Task — Extract all lines from the data beneath that include the word "Value".

[Hardware project source files]
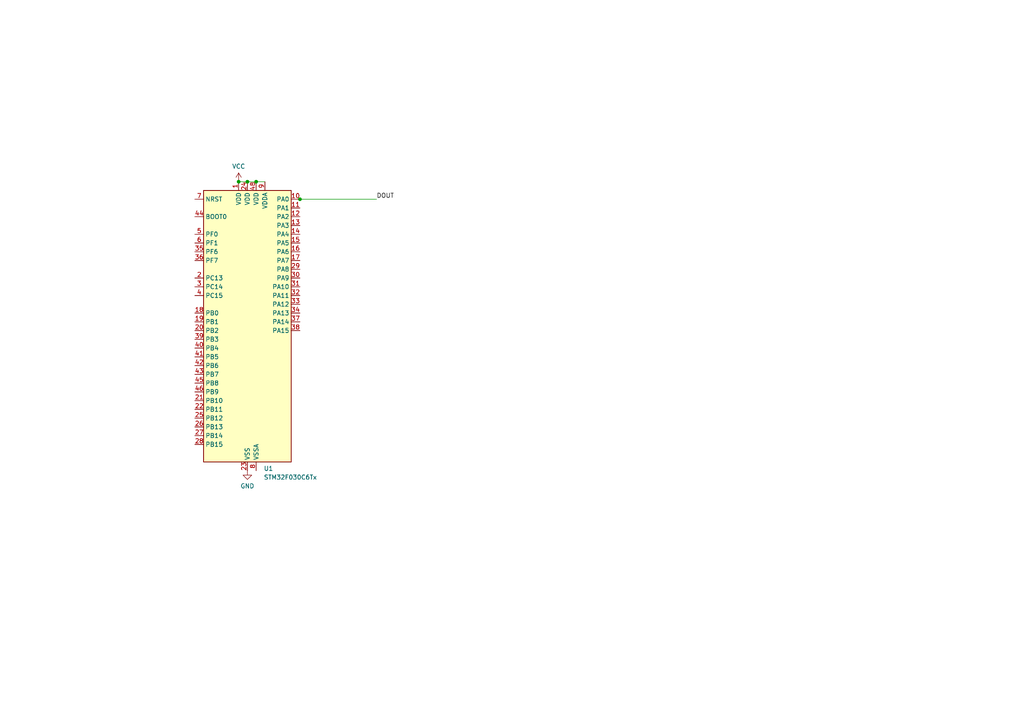
<source format=kicad_sch>
(kicad_sch (version 20230121) (generator eeschema)

  (uuid 5af81fd9-6f97-4aeb-a5c4-dc2b099c9053)

  (paper "A4")

  

  (junction (at 69.215 52.705) (diameter 0) (color 0 0 0 0)
    (uuid 04012098-a1d9-4094-8fec-f59051a5685e)
  )
  (junction (at 74.295 52.705) (diameter 0) (color 0 0 0 0)
    (uuid 419f9c3b-6eb2-4f03-87f1-42c2319e2d08)
  )
  (junction (at 86.995 57.785) (diameter 0) (color 0 0 0 0)
    (uuid 4c67bc9d-ddfc-425a-96fc-a819df165e2e)
  )
  (junction (at 71.755 52.705) (diameter 0) (color 0 0 0 0)
    (uuid 8cbba054-8c7c-481b-99cd-a6cc267bbff2)
  )

  (wire (pts (xy 86.36 57.785) (xy 86.995 57.785))
    (stroke (width 0) (type default))
    (uuid 00711347-7520-4844-8127-23f0f900608a)
  )
  (wire (pts (xy 86.995 57.785) (xy 109.22 57.785))
    (stroke (width 0) (type default))
    (uuid 347bcff3-fcdf-44ed-b4f1-9859e9e5ffd5)
  )
  (wire (pts (xy 69.215 52.705) (xy 71.755 52.705))
    (stroke (width 0) (type default))
    (uuid 7ce05e07-d85a-4483-90e5-60137a0a7a22)
  )
  (wire (pts (xy 74.295 52.705) (xy 76.835 52.705))
    (stroke (width 0) (type default))
    (uuid 8cfc620f-e888-4ab4-ae12-da21bc259bf8)
  )
  (wire (pts (xy 71.755 52.705) (xy 74.295 52.705))
    (stroke (width 0) (type default))
    (uuid fe6defe9-dd56-485c-b127-bb7161e1f9c6)
  )

  (label "DOUT" (at 109.22 57.785 0) (fields_autoplaced)
    (effects (font (size 1.27 1.27)) (justify left bottom))
    (uuid 76e27b13-a710-456c-8872-5b1e9d71e502)
  )

  (symbol (lib_id "power:VCC") (at 69.215 52.705 0) (unit 1)
    (in_bom yes) (on_board yes) (dnp no) (fields_autoplaced)
    (uuid 1cb279b6-bf9f-4ddb-9615-5ea8cc0057ea)
    (property "Reference" "#PWR01" (at 69.215 56.515 0)
      (effects (font (size 1.27 1.27)) hide)
    )
    (property "Value" "VCC" (at 69.215 48.26 0)
      (effects (font (size 1.27 1.27)))
    )
    (property "Footprint" "" (at 69.215 52.705 0)
      (effects (font (size 1.27 1.27)) hide)
    )
    (property "Datasheet" "" (at 69.215 52.705 0)
      (effects (font (size 1.27 1.27)) hide)
    )
    (pin "1" (uuid e273285b-7258-4ddf-9ea4-98d714dad118))
    (instances
      (project "test_modular_mgmt"
        (path "/5af81fd9-6f97-4aeb-a5c4-dc2b099c9053"
          (reference "#PWR01") (unit 1)
        )
      )
    )
  )

  (symbol (lib_id "power:GND") (at 71.755 136.525 0) (unit 1)
    (in_bom yes) (on_board yes) (dnp no) (fields_autoplaced)
    (uuid 2f9a992e-e2af-4f2a-a6e5-3310595a0994)
    (property "Reference" "#PWR02" (at 71.755 142.875 0)
      (effects (font (size 1.27 1.27)) hide)
    )
    (property "Value" "GND" (at 71.755 140.97 0)
      (effects (font (size 1.27 1.27)))
    )
    (property "Footprint" "" (at 71.755 136.525 0)
      (effects (font (size 1.27 1.27)) hide)
    )
    (property "Datasheet" "" (at 71.755 136.525 0)
      (effects (font (size 1.27 1.27)) hide)
    )
    (pin "1" (uuid e62415f9-888d-4f2b-b1fa-52b947bd2720))
    (instances
      (project "test_modular_mgmt"
        (path "/5af81fd9-6f97-4aeb-a5c4-dc2b099c9053"
          (reference "#PWR02") (unit 1)
        )
      )
    )
  )

  (symbol (lib_id "MCU_ST_STM32F0:STM32F030C6Tx") (at 71.755 95.885 0) (unit 1)
    (in_bom yes) (on_board yes) (dnp no) (fields_autoplaced)
    (uuid e1d7c617-a732-4aa0-b07b-88213169d627)
    (property "Reference" "U1" (at 76.4891 135.89 0)
      (effects (font (size 1.27 1.27)) (justify left))
    )
    (property "Value" "STM32F030C6Tx" (at 76.4891 138.43 0)
      (effects (font (size 1.27 1.27)) (justify left))
    )
    (property "Footprint" "Package_QFP:LQFP-48_7x7mm_P0.5mm" (at 59.055 133.985 0)
      (effects (font (size 1.27 1.27)) (justify right) hide)
    )
    (property "Datasheet" "https://www.st.com/resource/en/datasheet/stm32f030c6.pdf" (at 71.755 95.885 0)
      (effects (font (size 1.27 1.27)) hide)
    )
    (pin "11" (uuid e7b32272-edd7-4b91-91fc-112d308b6832))
    (pin "19" (uuid bfea3f6d-9fa5-4155-8f99-b152326a7b1f))
    (pin "18" (uuid 84c8e490-b1af-4f4f-8f6f-0a96117c0846))
    (pin "1" (uuid 63073214-8784-4349-87a0-f78932378816))
    (pin "46" (uuid 79220683-b377-4622-ad19-88f4fbee9fd8))
    (pin "22" (uuid e1a50d9d-3482-45c1-a590-7b418b2cfdab))
    (pin "24" (uuid 51c1e5af-2687-4ca3-9a35-0907c1f1a797))
    (pin "23" (uuid f6c5dd2b-cac5-470f-bfbe-78da59649756))
    (pin "25" (uuid e6c8acd1-6a1e-4736-93f4-ef1168c88833))
    (pin "37" (uuid 564a0d37-ae6e-43c2-a56d-a117169c6f66))
    (pin "32" (uuid 03a3cc39-cf57-4a18-9281-13bb0efbde25))
    (pin "36" (uuid 5c8118ad-3299-40c5-8fe0-334ce3d3d33b))
    (pin "33" (uuid acafa463-601d-42de-b501-c9956a36b446))
    (pin "26" (uuid b65ced60-4b68-4d4d-8a07-bf2936c02cf8))
    (pin "3" (uuid 17d83b99-14f7-491e-bd9b-84c6b068e754))
    (pin "35" (uuid 879dec29-d378-4663-aa95-8d40e1a4778e))
    (pin "27" (uuid 1b671099-6f2d-4e69-a98b-ba036f5535e3))
    (pin "30" (uuid deb3aed1-d40c-41d9-a625-f63b9d716720))
    (pin "34" (uuid 7dc0f429-1152-4ca3-b568-599c5e63984f))
    (pin "29" (uuid 8d12cdc7-53dd-4207-835d-f32f26d0113e))
    (pin "31" (uuid 03731798-aec9-426e-8e77-0b987cca1582))
    (pin "4" (uuid 675d58b2-e1d1-4db7-b648-e47d618d5e16))
    (pin "28" (uuid dba75a53-9361-49f5-a2e0-e49f97416c67))
    (pin "38" (uuid 95c2f7ac-0cd9-447a-926f-888bf2f93d3b))
    (pin "39" (uuid 7282e518-a421-440d-bfff-3b5b73dc6446))
    (pin "40" (uuid ae6b687f-b2ce-4ec2-bb84-9ad921eceacd))
    (pin "2" (uuid d3d88b71-459f-4754-a4a0-f2a7556df2f6))
    (pin "10" (uuid 1fe5ceb1-9194-494a-a1c7-db0f2fb6ca4b))
    (pin "12" (uuid 93001abe-98e7-457e-aa82-be6b97186125))
    (pin "21" (uuid 63e0cb1e-a40c-42d6-9245-befbce5ff70b))
    (pin "20" (uuid aea2df18-af26-4f21-8b59-50371aeae31c))
    (pin "15" (uuid 9fba3e1f-8f16-4c97-8f3b-dd52c9728b89))
    (pin "14" (uuid 6a3343ac-0873-4d67-a4ec-81a645b713bc))
    (pin "16" (uuid 1df216c0-17f7-4c08-8298-684d132e56cc))
    (pin "17" (uuid e7063fa4-6416-4c44-b3f0-03e152a65a0e))
    (pin "42" (uuid 16a0d38d-9cb5-4926-ada1-6ef7ab7dced0))
    (pin "43" (uuid d8514e42-3845-432d-ab2a-cddbfa8b1802))
    (pin "45" (uuid 57ffe1c7-cff9-4b10-a88e-2c7d004a0632))
    (pin "41" (uuid 17119d3f-02bc-490f-b427-dc7925799064))
    (pin "44" (uuid 008d94c4-16fc-4ff0-a4a1-e27426884bfa))
    (pin "6" (uuid 92cfbc87-3412-49ed-94a5-863d176cd723))
    (pin "5" (uuid 589852ad-4be1-43bc-81c6-3464ac9f9a2d))
    (pin "8" (uuid cba4eebe-6515-4cbf-a7f3-09b5ae545464))
    (pin "7" (uuid e5fab63f-491e-4484-a2cd-f5ed668898b8))
    (pin "9" (uuid 00ba9484-c2d5-4b68-a267-2fb854a87f12))
    (pin "47" (uuid fbf44600-c16b-464f-9201-1ceb3b2b29cb))
    (pin "48" (uuid ced658c9-6723-48a1-9c12-9287011e1858))
    (pin "13" (uuid f3da6266-e71c-46c9-a1df-afcb68bdb9c7))
    (instances
      (project "test_modular_mgmt"
        (path "/5af81fd9-6f97-4aeb-a5c4-dc2b099c9053"
          (reference "U1") (unit 1)
        )
      )
    )
  )

  (sheet_instances
    (path "/" (page "1"))
  )
)

</source>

Expected output —
    (property "Value" "VCC" (at 69.215 48.26 0)
    (property "Value" "GND" (at 71.755 140.97 0)
    (property "Value" "STM32F030C6Tx" (at 76.4891 138.43 0)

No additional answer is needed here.